ISLAMABAD, Nov 20 (APP): President of Jazz’s Consumer Division, Kazim Mujtaba, emphasised that human capital is no longer just a priority but the defining factor in a company’s digital transformation.
“In today’s digital economy, it is no longer one priority among many; it is the determinant of whether a business can transform, scale, and stay competitive. Technology, capital, and strategy can only create value when organizations have the capability, adaptability, and leadership to execute them,” he said while speaking at the recent HR Metrics Forum, where Board Directors and C-suite leaders examined the ISO 30414:2025 framework.
Metrics once viewed as traditional HR indicators — engagement, skills readiness, leadership depth, inclusion, and pay equity — are now emerging as leading signals of enterprise performance and long-term resilience.
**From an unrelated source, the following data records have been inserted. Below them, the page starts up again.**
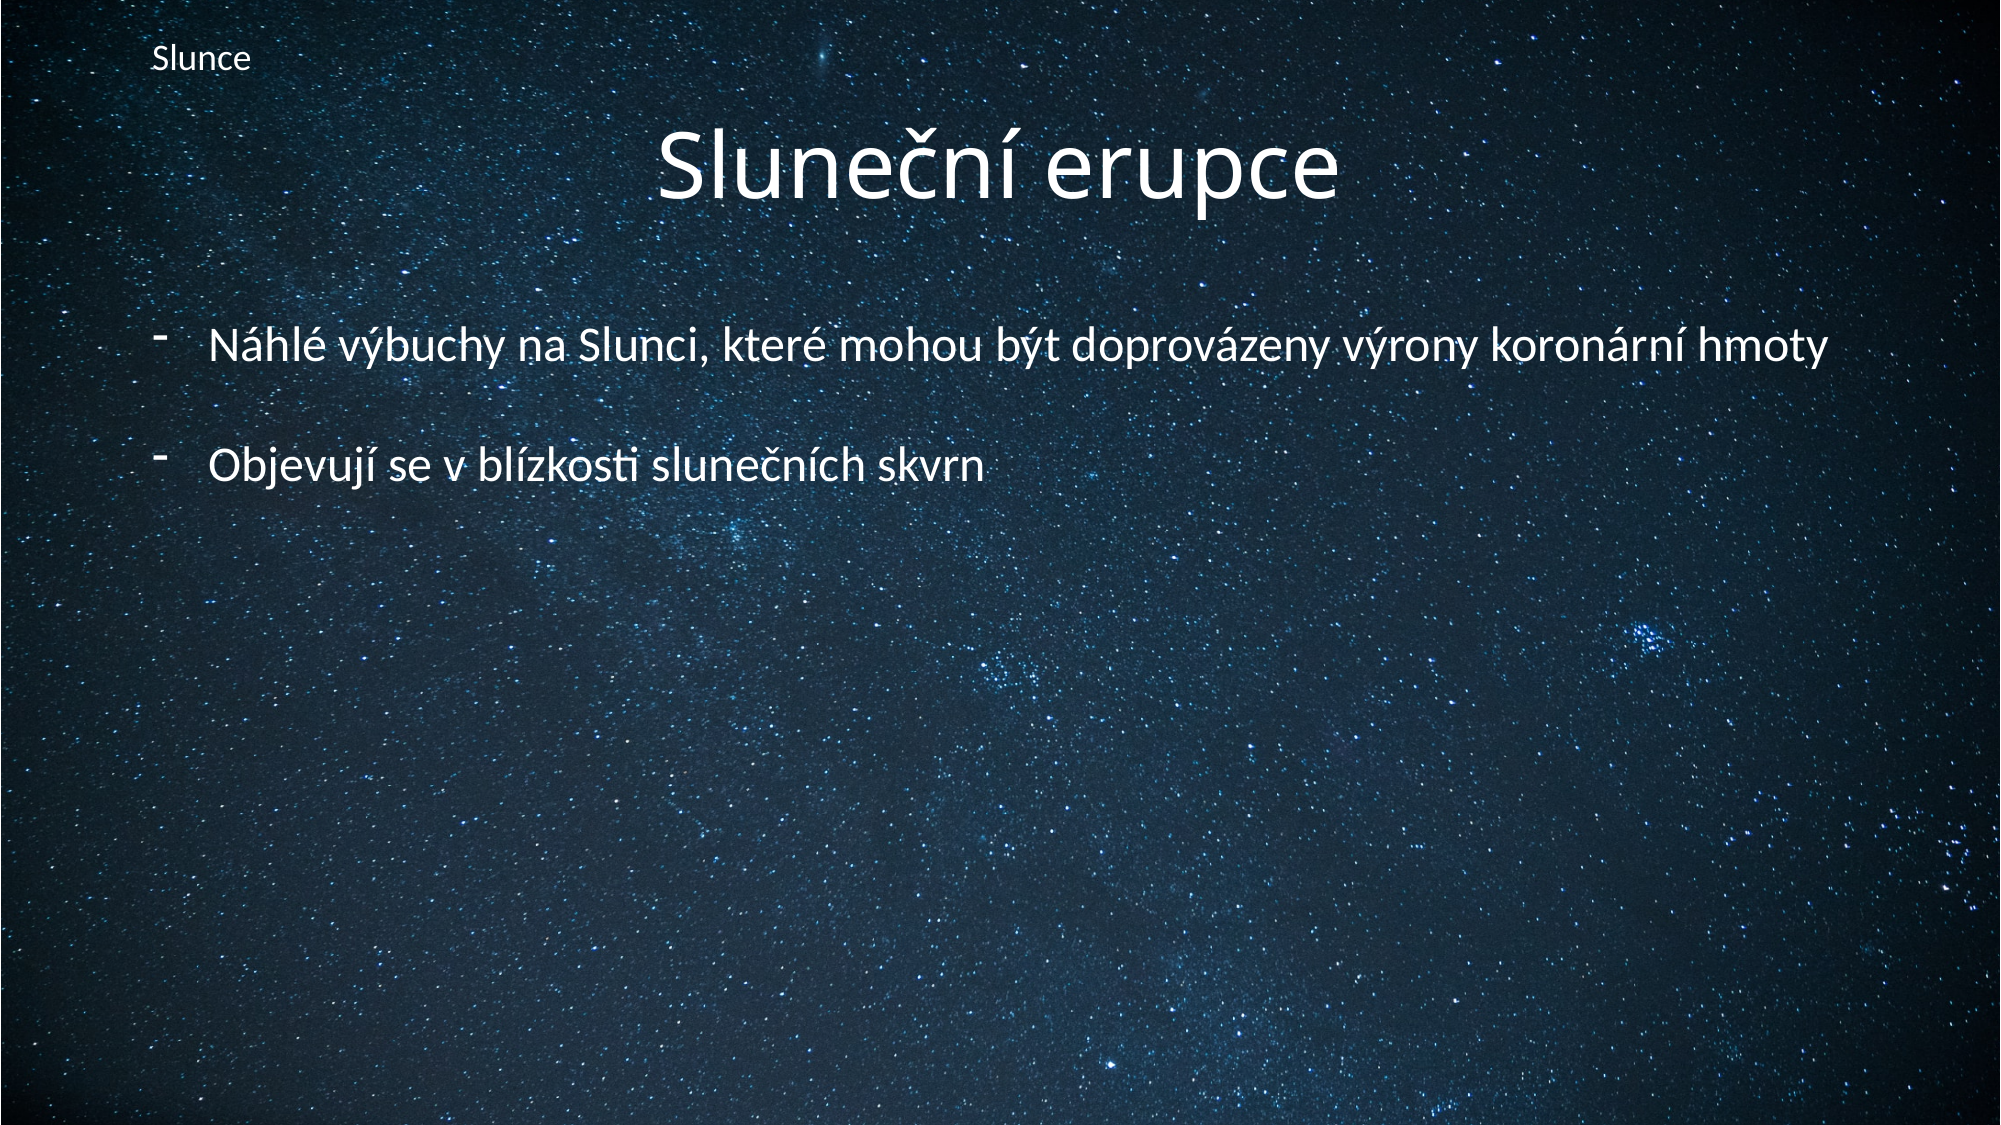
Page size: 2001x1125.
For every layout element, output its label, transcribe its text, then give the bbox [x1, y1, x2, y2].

text_box Náhlé výbuchy na Slunci, které mohou být doprovázeny výrony koronární hmoty Objevují se v blízkosti slunečních skvrn [137, 303, 433, 1066]
text_box Náhlé výbuchy na Slunci, které mohou být doprovázeny výrony koronární hmoty Objevují se v blízkosti slunečních skvrn [1566, 303, 1863, 1066]
title Sluneční erupce [1566, 59, 1863, 278]
picture [3, 0, 2000, 1125]
text_box [1566, 299, 1863, 303]
title Sluneční erupce [137, 86, 433, 278]
text_box Slunce [137, 25, 433, 86]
Kazim Mujtaba, President of Jazz’s Consumer Division, articulated this reality through Jazz’s own transformation journey. “As the company evolves into a multi-vertical, digital-first ServiceCo, the very nature of work is undergoing a reset,” he said. “Roles across the organisation are increasingly technology-driven, demanding teams to adopt and adapt digital tools for speed, productivity, and stronger decision-making.”
Kazim added that skills are becoming more fluid and cross-functional, with shorter half-lives that necessitate continuous learning. “Leadership pipelines must now extend across newer verticals, including fintech, cloud, digital platforms, and AI, while culture, inclusion, and pay equity have become central to shaping trust, performance, and retention,” he stressed.
In such a landscape, Kazim noted that traditional HR metrics no longer provide a sufficient forward-looking view. They reflect the past rather than the capabilities an organisation must build for the future. He emphasised the need for modern, predictive human capital metrics that enable boards to understand capability gaps, succession depth, digital skills readiness, and cultural resilience. These insights, he stressed, are now core to effective governance and long-term value creation.
For Jazz, Kazim informed, strengthening human capital intelligence is not a parallel HR exercise but a strategic pillar of its ServiceCo transition. “It ensures that the pace of people development keeps up with the pace of technological change, and that the workforce is prepared for the next decade of digital innovation.”
Kazim shared that human capital hasn’t simply become more important, but it has become defining. “The companies that will lead the future are those that recognise human capability not as an enabler of strategy, but as the strategy itself.”